La lingua etrusca acquisì forma scritta adattando i propri fonemi alle lettere greche e fenicie, ribaltandole, in favore di una scrittura che andasse, contrariamente alla nostra, da destra a sinistra, e che in un secondo tempo divenne bustrofedica, cioè cambiava direzione a ogni fine riga.
Morte crudele. Le vicende storiche degli Etruschi si fecero più complicate a partire dal 474 a.C., data della sconfitta a Cuma ad opera della flotta di Siracusa, che tolse loro il predominio sul Mediterraneo e portò all'embargo dei loro commerci.
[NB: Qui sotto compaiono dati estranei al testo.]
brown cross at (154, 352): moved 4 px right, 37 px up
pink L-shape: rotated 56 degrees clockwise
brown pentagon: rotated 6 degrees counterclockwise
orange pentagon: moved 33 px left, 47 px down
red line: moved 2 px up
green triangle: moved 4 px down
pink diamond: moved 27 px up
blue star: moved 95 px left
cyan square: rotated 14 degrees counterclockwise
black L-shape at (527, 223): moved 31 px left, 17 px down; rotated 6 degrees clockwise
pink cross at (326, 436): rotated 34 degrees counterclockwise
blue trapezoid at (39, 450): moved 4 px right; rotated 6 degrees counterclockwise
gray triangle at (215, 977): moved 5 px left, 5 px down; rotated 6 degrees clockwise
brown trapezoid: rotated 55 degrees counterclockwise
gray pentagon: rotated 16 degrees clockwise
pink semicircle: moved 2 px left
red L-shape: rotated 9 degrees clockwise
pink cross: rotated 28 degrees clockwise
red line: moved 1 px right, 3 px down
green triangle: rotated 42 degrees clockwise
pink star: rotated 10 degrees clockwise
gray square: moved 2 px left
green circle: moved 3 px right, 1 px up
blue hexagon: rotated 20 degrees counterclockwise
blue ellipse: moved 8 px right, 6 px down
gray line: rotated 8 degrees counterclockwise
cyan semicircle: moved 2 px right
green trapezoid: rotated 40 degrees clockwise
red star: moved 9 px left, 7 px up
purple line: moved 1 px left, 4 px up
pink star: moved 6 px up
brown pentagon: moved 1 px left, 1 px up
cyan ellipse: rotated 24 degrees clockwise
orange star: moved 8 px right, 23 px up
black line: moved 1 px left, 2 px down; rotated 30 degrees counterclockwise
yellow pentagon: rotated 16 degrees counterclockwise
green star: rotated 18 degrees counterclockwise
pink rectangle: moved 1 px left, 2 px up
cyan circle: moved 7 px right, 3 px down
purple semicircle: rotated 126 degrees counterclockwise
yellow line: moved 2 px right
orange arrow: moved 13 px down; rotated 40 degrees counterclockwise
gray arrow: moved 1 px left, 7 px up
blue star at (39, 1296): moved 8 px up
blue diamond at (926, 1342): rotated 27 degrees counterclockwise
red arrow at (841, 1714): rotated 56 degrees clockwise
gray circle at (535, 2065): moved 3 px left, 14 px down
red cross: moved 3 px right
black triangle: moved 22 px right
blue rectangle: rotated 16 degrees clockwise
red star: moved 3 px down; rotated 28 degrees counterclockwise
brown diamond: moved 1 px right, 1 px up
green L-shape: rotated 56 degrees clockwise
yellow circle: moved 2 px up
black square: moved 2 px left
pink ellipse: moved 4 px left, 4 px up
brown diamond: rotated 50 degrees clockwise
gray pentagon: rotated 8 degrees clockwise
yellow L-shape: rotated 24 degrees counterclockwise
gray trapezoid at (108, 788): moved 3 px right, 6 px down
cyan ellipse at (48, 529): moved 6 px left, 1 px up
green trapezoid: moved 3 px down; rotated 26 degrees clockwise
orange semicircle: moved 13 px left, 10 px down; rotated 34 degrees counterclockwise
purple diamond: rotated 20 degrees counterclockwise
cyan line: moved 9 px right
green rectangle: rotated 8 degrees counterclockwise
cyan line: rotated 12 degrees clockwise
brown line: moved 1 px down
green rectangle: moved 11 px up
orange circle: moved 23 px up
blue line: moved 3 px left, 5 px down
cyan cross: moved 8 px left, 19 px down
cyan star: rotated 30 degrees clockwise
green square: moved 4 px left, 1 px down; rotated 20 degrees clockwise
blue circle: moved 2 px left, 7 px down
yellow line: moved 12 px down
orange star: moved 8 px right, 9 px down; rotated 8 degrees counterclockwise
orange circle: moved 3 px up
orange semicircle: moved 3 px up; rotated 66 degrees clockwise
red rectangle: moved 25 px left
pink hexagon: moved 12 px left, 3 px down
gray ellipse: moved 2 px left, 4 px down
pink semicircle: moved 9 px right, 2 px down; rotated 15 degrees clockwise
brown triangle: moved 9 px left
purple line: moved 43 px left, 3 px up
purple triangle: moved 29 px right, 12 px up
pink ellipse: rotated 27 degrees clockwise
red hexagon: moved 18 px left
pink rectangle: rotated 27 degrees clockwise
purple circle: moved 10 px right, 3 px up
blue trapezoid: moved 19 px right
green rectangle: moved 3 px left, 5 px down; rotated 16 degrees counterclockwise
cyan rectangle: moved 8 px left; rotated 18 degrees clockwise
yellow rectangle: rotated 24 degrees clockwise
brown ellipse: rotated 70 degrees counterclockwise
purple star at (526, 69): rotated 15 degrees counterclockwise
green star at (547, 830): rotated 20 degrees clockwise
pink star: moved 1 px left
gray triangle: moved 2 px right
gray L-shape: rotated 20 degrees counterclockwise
La crisi ebbe riflessi anche sulla loro concezione dell'aldilà. Da "casalingo" e spensierato, l'aldilà diventa una sorta di Purgatorio per una fine sempre più misteriosa. Le anime venivano trasportate non più da una super sirena gentile, ma dal torvo Charun.
A dispetto dell'affinità del nome, Charun non era il Caronte dei Romani (il Charon dei Greci), che a bordo di una barca traghettava i defunti, ma un demone alato, con carnagione bluastra, naso d'avvoltoio e orecchie aguzze, che accompagnava il defunto su carro, a piedi o a cavallo nel suo ultimo viaggio, e che poi gli piantava un chiodo in fronte per fissarne il corpo, ormai inutile, e fare uscire l'anima.
Questa veniva presa in consegna da Tuchulcha, ali e becco da rapace, orecchie d'asino, pelle giallastra, due serpenti barbuti fra le mani, che la sottoponeva a una fila di bastonate e con un falcetto la "potava" (o spurgava) di tutti i suoi peccati. Poi l'anima, come indicano le rappresentazioni pittoriche di alcune tombe di Tarquinia, superava la porta a becco di civetta da cui non si vedeva più nulla, a sottolineare il mistero. Tuchulcha doveva proprio avere una cattiva fama se ancora oggi nel Lazio è rimasta l'espressione "chulcare di botte".
È un fatto che con la romanizzazione, dal III al I secolo a.C., le pitture etrusche rappresentano situazioni più cruente anche nel mostrare i giochi funebri, con vittime sacrificali e i corredi, più poveri, si allineano alla visione greco-romana dell'aldilà, dove le anime si aggirano abuliche e tristi, nostalgiche della vita terrena. Gli Etruschi restituiscono così anche un paradigma antropologico: quando una società è opulenta e libera, si può permettere un'idea della morte meno negativa. Al contrario, quando è in declino e dominata, la paura della fine e dell'ignoto prende il sopravvento.